California to vote on state constitutional amendment protecting abortion rights

An Orange County vote-by-mail ballot for an election cycle sits on a table. As the midterms approach, California legislators plan to have an initiative making abortion access a state constitutional right on the ballot.

California voters will see an abortion initiative on the November midterm ballot as activists and legislators push to protect access to abortion and contraception in the state.

Senate Constitutional Amendment 10, approved by Gov. Gavin Newsom on June 29, proposes an amendment to the California Constitution that will secure the fundamental right to choose or refuse an abortion and contraceptives.
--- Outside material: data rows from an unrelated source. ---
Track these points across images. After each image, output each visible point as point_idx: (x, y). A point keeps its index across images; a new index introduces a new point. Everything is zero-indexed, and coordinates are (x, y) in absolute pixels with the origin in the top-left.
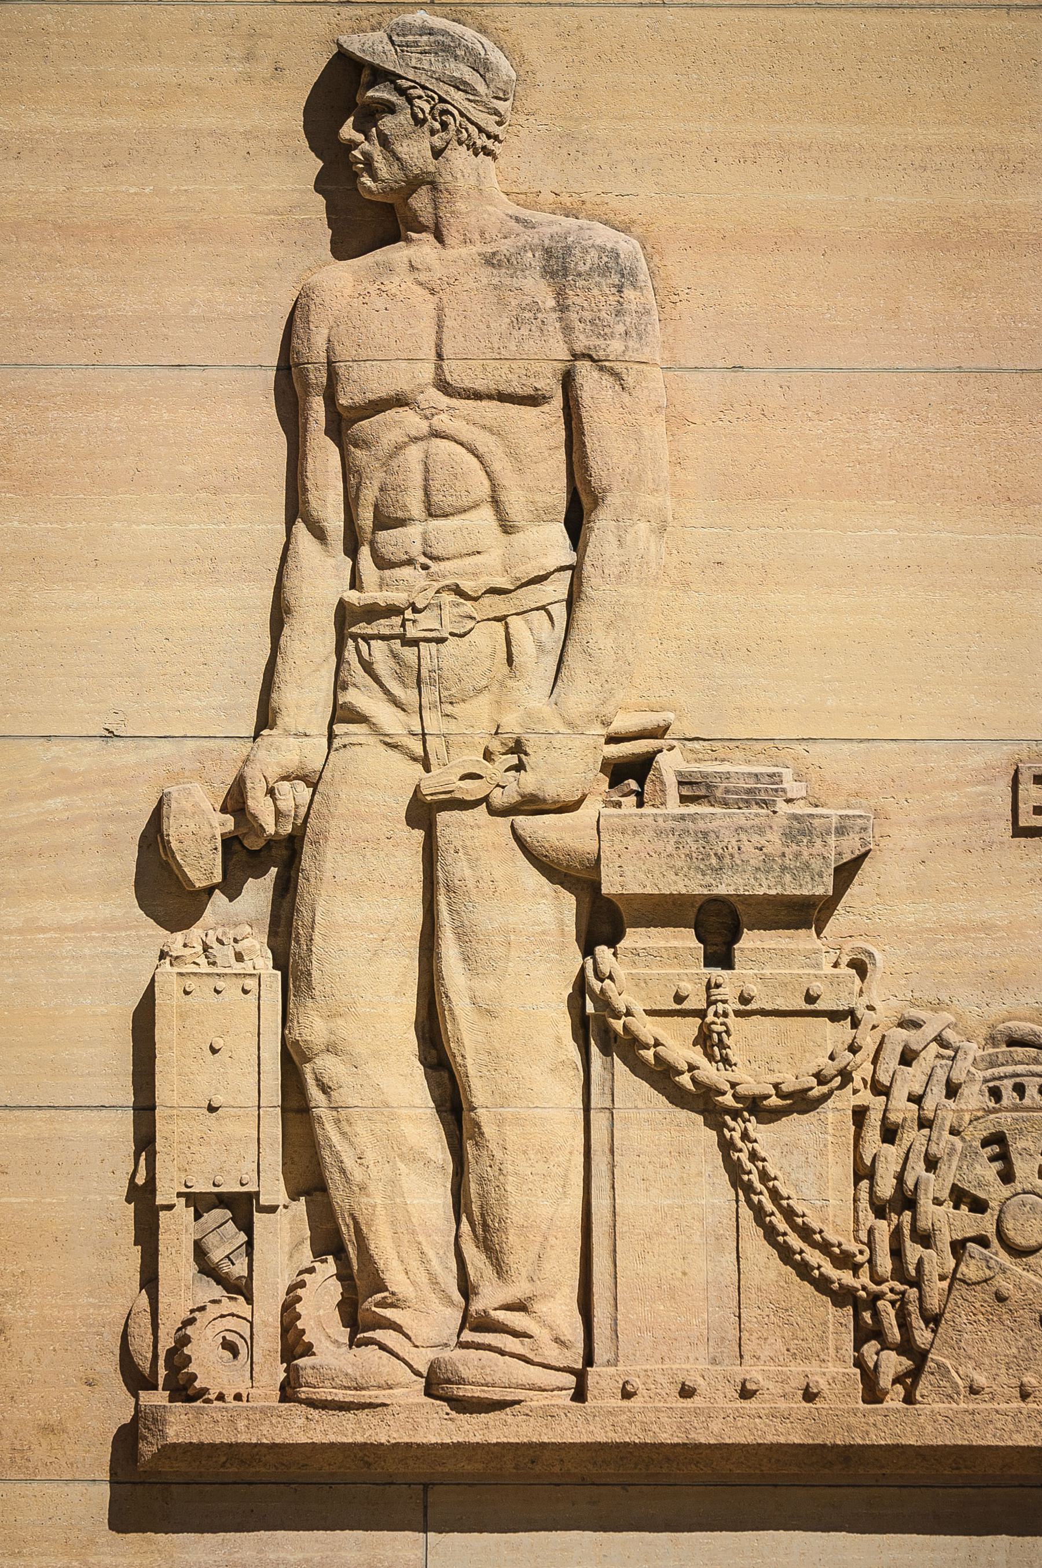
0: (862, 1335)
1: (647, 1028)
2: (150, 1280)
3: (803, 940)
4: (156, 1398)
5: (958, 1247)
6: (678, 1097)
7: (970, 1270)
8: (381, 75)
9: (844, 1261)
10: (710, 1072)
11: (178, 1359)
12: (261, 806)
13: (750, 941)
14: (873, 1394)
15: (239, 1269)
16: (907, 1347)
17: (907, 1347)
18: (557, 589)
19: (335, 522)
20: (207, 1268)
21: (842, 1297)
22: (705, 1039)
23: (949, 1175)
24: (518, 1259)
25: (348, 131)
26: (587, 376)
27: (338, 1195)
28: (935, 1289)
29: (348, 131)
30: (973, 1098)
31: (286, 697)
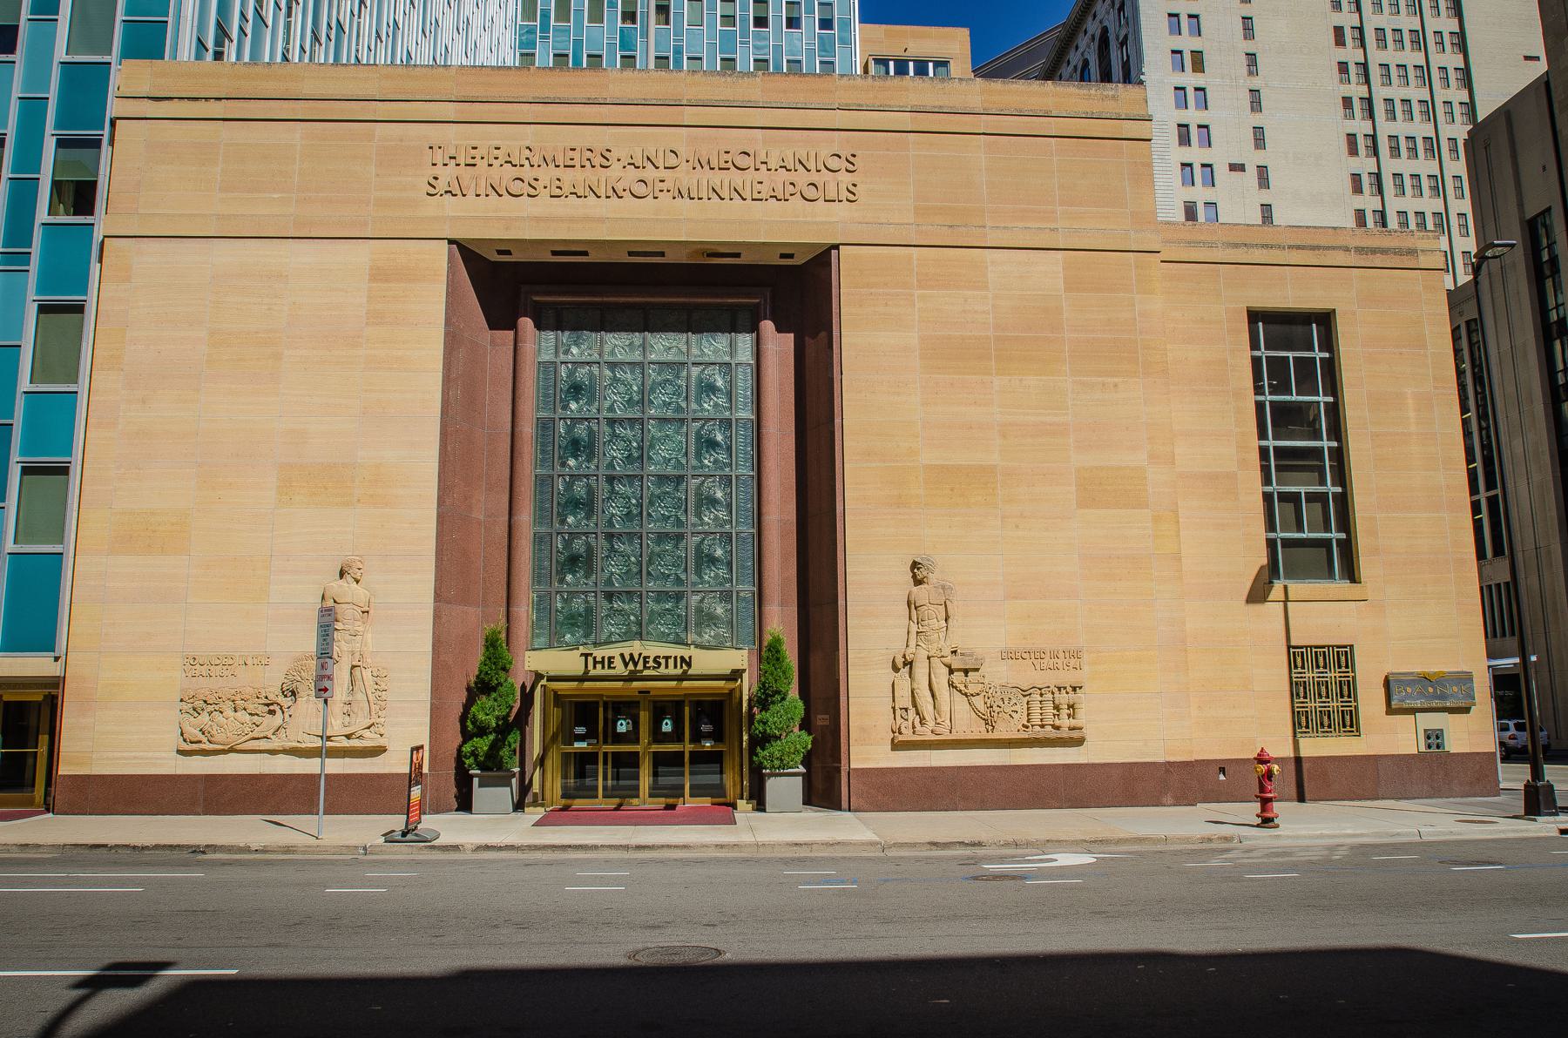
0: (986, 724)
1: (958, 685)
2: (895, 719)
3: (976, 673)
4: (897, 734)
5: (998, 713)
6: (962, 694)
7: (1000, 715)
8: (920, 564)
9: (984, 715)
10: (966, 691)
11: (899, 728)
12: (908, 658)
13: (970, 674)
14: (988, 732)
15: (906, 717)
16: (992, 725)
17: (992, 725)
18: (945, 629)
19: (916, 621)
20: (902, 717)
21: (984, 719)
22: (965, 686)
23: (997, 703)
24: (943, 715)
25: (916, 570)
26: (948, 602)
27: (918, 706)
28: (995, 718)
29: (916, 570)
30: (999, 693)
31: (910, 643)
The initiative, which references the right to privacy already explicitly protected in the California Constitution, will serve as a long-term strengthening of protections, said Cathren Cohen, a scholar of law and policy with the UCLA Law Center on Reproductive Health, Law and Policy.

Even though abortion currently remains protected in California, this midterm ballot initiative would ensure the state legislature could not obstruct abortion access in the future, said Chelsea Jones, a political science doctoral student and senior policy fellow at the UCLA Voting Rights Project.

“This move is a way to ensure that the things that we expect from California are actually law,” she said. “It’s been California’s reputation that has made it (constitutional abortion protection) not a necessity.”